Task: Keep the images out while you set down the data exactly.

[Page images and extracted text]
§ §

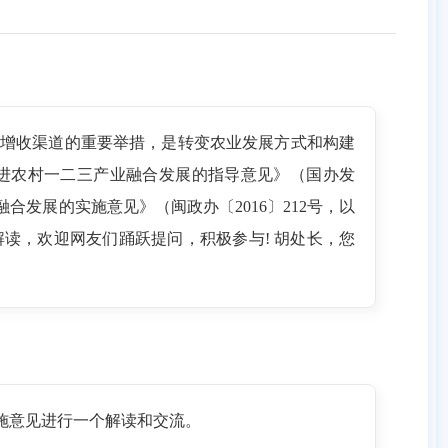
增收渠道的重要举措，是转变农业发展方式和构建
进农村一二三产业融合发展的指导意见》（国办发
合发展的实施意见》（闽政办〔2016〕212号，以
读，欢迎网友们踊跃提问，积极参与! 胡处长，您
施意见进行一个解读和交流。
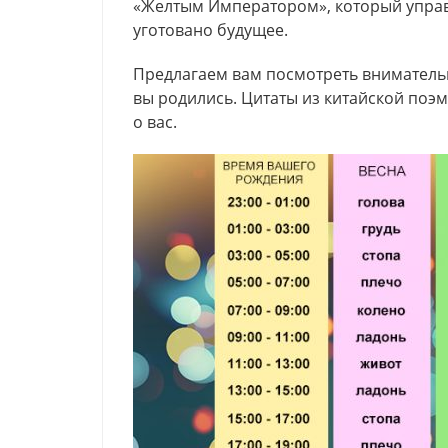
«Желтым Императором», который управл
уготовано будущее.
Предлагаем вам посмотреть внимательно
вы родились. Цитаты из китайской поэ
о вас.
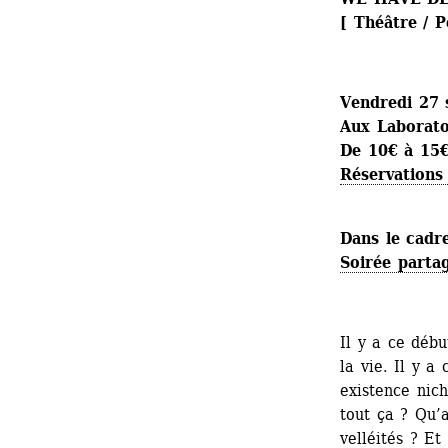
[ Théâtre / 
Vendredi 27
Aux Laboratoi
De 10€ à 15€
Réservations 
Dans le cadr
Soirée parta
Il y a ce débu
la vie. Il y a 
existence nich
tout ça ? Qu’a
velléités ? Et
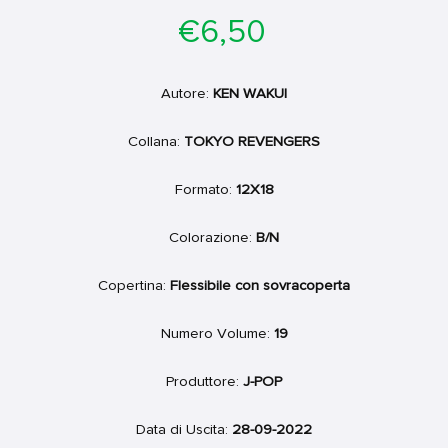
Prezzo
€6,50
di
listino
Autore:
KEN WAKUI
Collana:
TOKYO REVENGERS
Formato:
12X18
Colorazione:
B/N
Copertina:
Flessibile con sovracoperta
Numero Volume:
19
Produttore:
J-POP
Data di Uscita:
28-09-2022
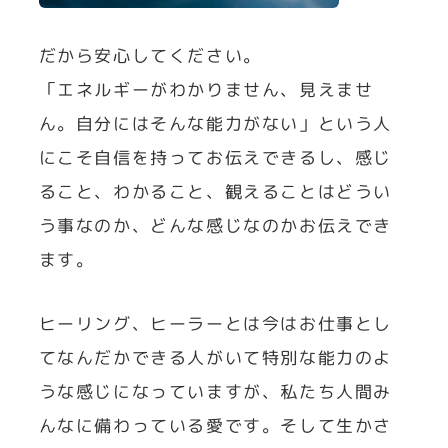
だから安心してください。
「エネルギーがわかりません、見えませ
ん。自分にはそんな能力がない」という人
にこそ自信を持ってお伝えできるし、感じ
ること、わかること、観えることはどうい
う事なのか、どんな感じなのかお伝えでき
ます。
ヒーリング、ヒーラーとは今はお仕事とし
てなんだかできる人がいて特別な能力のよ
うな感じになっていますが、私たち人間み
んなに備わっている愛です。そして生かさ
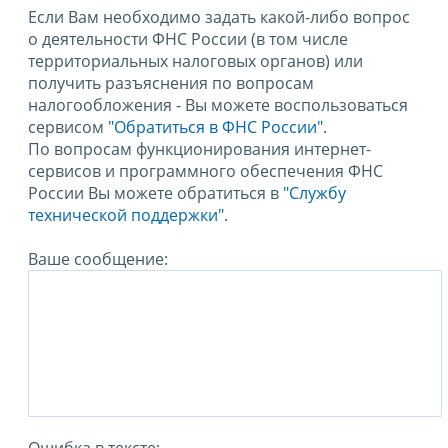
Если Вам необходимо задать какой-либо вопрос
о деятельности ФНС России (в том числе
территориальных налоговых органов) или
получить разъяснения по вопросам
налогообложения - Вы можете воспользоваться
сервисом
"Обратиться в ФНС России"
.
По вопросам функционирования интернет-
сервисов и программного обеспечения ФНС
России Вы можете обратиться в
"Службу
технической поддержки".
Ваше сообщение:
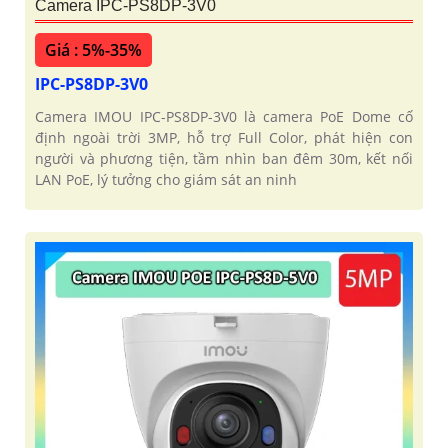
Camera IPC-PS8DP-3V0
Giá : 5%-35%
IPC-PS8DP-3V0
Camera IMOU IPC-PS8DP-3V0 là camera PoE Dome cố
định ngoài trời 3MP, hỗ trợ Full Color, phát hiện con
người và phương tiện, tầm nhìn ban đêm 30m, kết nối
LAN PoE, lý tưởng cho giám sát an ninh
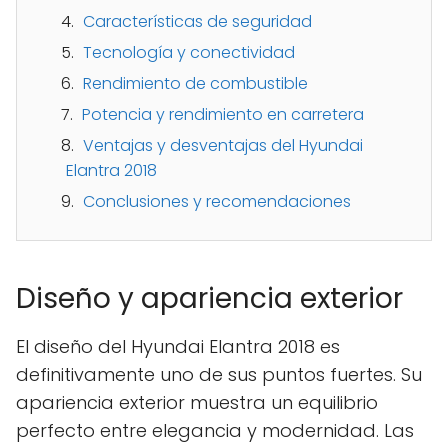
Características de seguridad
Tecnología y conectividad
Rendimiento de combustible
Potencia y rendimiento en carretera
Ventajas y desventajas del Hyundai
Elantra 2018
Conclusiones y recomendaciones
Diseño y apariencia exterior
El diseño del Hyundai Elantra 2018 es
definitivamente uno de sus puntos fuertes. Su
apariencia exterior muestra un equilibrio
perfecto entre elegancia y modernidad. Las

§ §

Your solution:
增收渠道的重要举措，是转变农业发展方式和构建
进农村一二三产业融合发展的指导意见》（国办发
合发展的实施意见》（闽政办〔2016〕212号，以
读，欢迎网友们踊跃提问，积极参与! 胡处长，您
施意见进行一个解读和交流。
«Желтым Императором», который управл
уготовано будущее.
Предлагаем вам посмотреть внимательно
вы родились. Цитаты из китайской поэ
о вас.
[ Théâtre / 
Vendredi 27
Aux Laboratoi
De 10€ à 15€
Réservations 
Dans le cadr
Soirée parta
Il y a ce débu
la vie. Il y a 
existence nich
tout ça ? Qu’a
velléités ? Et
Prezzo
€6,50
di
listino
Autore:
KEN WAKUI
Collana:
TOKYO REVENGERS
Formato:
12X18
Colorazione:
B/N
Copertina:
Flessibile con sovracoperta
Numero Volume:
19
Produttore:
J-POP
Data di Uscita:
28-09-2022
だから安心してください。
「エネルギーがわかりません、見えませ
ん。自分にはそんな能力がない」という人
にこそ自信を持ってお伝えできるし、感じ
ること、わかること、観えることはどうい
う事なのか、どんな感じなのかお伝えでき
ます。
ヒーリング、ヒーラーとは今はお仕事とし
てなんだかできる人がいて特別な能力のよ
うな感じになっていますが、私たち人間み
んなに備わっている愛です。そして生かさ
Если Вам необходимо задать какой-либо вопрос
о деятельности ФНС России (в том числе
территориальных налоговых органов) или
получить разъяснения по вопросам
налогообложения - Вы можете воспользоваться
сервисом
"Обратиться в ФНС России"
.
По вопросам функционирования интернет-
сервисов и программного обеспечения ФНС
России Вы можете обратиться в
"Службу
технической поддержки".
Ваше сообщение:
Camera IPC-PS8DP-3V0
Giá : 5%-35%
IPC-PS8DP-3V0
Camera IMOU IPC-PS8DP-3V0 là camera PoE Dome cố
định ngoài trời 3MP, hỗ trợ Full Color, phát hiện con
người và phương tiện, tầm nhìn ban đêm 30m, kết nối
LAN PoE, lý tưởng cho giám sát an ninh
Características de seguridad
Tecnología y conectividad
Rendimiento de combustible
Potencia y rendimiento en carretera
Ventajas y desventajas del Hyundai
Elantra 2018
Conclusiones y recomendaciones
Diseño y apariencia exterior
El diseño del Hyundai Elantra 2018 es
definitivamente uno de sus puntos fuertes. Su
apariencia exterior muestra un equilibrio
perfecto entre elegancia y modernidad. Las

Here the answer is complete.